Swinging from post-explosion Beirut to a Parc-Extension balcony in summer, the verse and prose poems in The Good Arabs ground the reader in place, language, and the body. Peeling and rinsing radishes. Dancing as a pre-teen to Nancy Ajram. Being drenched in stares on the city bus. The collection is an interlocking and rich offering of the speaker's communities, geographical surroundings both expansive and precise, and family both biological and chosen.

The Good Arabs gifts the reader with insight into cycles and repetition in ourselves and our broken nations. This genre-defying collection maps Arab and trans identity through the immensity of experience felt in one body, the sorrow of citizens let down by their countries, and the garbage crisis in Lebanon. Ultimately, it shows how we might love amid dismay, adore the pungent and the ugly, and exist in our multiplicity across spaces.

About the author

Eli Tareq El Bechelany-Lynch is a queer Arab poet living in Tio'tia:ke, unceded Kanien'kehá:ka
territory. Their work has appeared in The Best Canadian Poetry 2018 anthology, GUTS, Carte
Blanche, the Shade Journal, The New Quarterly, Arc Poetry Magazine, and elsewhere. They
were longlisted for the CBC poetry prize in 2019. You can find them on Instagram and Twitter
@theonlyelitareq. Their book knot body was published by Metatron Press in September 2020. The Good Arabs is their second poetry collection.

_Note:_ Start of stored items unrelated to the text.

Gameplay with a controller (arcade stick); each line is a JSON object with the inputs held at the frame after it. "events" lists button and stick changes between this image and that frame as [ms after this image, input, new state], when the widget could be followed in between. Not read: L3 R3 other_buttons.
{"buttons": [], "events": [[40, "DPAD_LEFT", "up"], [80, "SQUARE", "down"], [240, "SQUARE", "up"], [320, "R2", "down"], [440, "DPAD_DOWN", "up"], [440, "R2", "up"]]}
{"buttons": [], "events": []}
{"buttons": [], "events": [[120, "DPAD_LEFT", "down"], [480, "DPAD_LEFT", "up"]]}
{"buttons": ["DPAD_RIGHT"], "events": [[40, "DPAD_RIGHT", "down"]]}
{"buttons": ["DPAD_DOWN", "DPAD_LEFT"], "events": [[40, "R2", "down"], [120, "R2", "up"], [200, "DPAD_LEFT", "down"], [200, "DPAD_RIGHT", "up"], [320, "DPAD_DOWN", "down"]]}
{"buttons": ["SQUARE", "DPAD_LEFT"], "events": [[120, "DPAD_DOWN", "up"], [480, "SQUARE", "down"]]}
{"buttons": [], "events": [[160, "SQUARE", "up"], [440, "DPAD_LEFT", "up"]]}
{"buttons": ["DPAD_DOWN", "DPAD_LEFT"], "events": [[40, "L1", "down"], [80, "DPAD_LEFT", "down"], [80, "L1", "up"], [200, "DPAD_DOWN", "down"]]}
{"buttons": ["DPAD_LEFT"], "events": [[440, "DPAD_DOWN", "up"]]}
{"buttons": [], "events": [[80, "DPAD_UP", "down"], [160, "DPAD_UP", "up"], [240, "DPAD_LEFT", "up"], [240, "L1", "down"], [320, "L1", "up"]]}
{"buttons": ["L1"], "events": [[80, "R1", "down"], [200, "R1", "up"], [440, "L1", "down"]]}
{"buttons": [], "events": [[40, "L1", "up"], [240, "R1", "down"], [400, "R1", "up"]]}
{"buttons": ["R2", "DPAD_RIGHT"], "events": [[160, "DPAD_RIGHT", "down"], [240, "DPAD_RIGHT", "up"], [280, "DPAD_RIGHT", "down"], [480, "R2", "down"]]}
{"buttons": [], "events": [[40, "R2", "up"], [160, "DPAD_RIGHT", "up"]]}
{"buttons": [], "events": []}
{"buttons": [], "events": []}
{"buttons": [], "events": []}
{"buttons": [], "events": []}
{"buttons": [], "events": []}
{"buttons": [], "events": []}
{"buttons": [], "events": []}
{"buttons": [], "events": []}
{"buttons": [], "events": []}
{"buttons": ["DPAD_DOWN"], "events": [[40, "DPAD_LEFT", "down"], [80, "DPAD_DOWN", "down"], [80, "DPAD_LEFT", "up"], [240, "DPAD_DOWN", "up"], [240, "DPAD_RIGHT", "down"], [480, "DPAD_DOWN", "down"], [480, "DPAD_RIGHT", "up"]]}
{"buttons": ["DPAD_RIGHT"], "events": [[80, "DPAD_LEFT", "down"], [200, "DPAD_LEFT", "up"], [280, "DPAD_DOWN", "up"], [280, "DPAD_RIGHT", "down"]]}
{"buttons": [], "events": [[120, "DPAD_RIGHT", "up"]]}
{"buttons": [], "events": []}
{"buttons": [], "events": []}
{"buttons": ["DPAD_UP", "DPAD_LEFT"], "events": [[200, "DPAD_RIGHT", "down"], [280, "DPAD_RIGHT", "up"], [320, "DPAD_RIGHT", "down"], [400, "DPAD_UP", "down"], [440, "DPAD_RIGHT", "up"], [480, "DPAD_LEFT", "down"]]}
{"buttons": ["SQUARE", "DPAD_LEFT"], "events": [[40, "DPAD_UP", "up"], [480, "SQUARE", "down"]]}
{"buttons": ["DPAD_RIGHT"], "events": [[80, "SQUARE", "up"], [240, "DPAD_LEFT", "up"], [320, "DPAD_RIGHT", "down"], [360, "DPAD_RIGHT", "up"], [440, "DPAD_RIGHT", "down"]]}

Eli Tareq El Bechelany-Lynch's profile page

Awards

  • Winner, Khayrallah Prize
  • Commended, Grand Prix du livre de Montreal

Excerpt: The Good Arabs (by (author) Eli Tareq El Bechelany-Lynch)

Nancy Ajram made me gay

Could be a woman. Could be a man. Could be someone floating
in between, or somewhere else, someone in a different country
on a different plain, different part of earth's tectonic plates
a space right in between two of them, two men sharing a bed
but no one knows, a shattering
earthquakes so normal we all know the drill
know to keep the good plates strapped in
know that sometimes you wake up to shaking
you wake up to floating
those minutes in between sleep and the shake, endless
until they're not. You're up
and out of the apartment
your pants still hang between your legs. Pull them up
running down the stairs, hoping
no one sees
but someone always does

Could be a woman, could be a man, you never know
with this language, never know
when Arabic holds an inherent femininity between Her lips
between the short Is and the breathy As
men's mouths filled with feminized verbs
thrown around like hot pita
the air between, the bread swelling, held at the end
of fingertips, hot, crisp, and swollen. Cousins, aunts, uncles yelling
one end of this long table
to the other, voices mingling in one loud white noise
passing plates back and forth, throwing balls of hot pita
bottles of birra

Pre-gender still sunk deep into Her language
into hugs, kisses between men
the woman's hand resting on another woman's cheek
leaning deeply, looking gently
the moon's wink haunts vast desert nights
the glimmer of the sand sparkling in the light cast
nomadic peoples moving, moving, moving
tectonic plates jerking

I release my femininity in Arabic
move with a body unseen in English
like every time Nancy Ajram comes on, I get up
wriggle my hips and summon my pre-teen body
writhing to the sounds of the oud
my eyes closing as Nancy's voice guides me
into the crowd of my family
pulling my cousins in to dance
raising my arms, twisting my hips
and emulating Nancy belly dancing in her music video
a shake of the hip for every Akhasmak Ah
hand twist Ah
hip shake Ah
hip shake Asibak Lah

Editorial Reviews

"These poems are about the poet's multiplicity of identity, trans and Arab, from Beirut to Montreal." - The Globe and Mail, "The Globe 100: The books we loved in 2021"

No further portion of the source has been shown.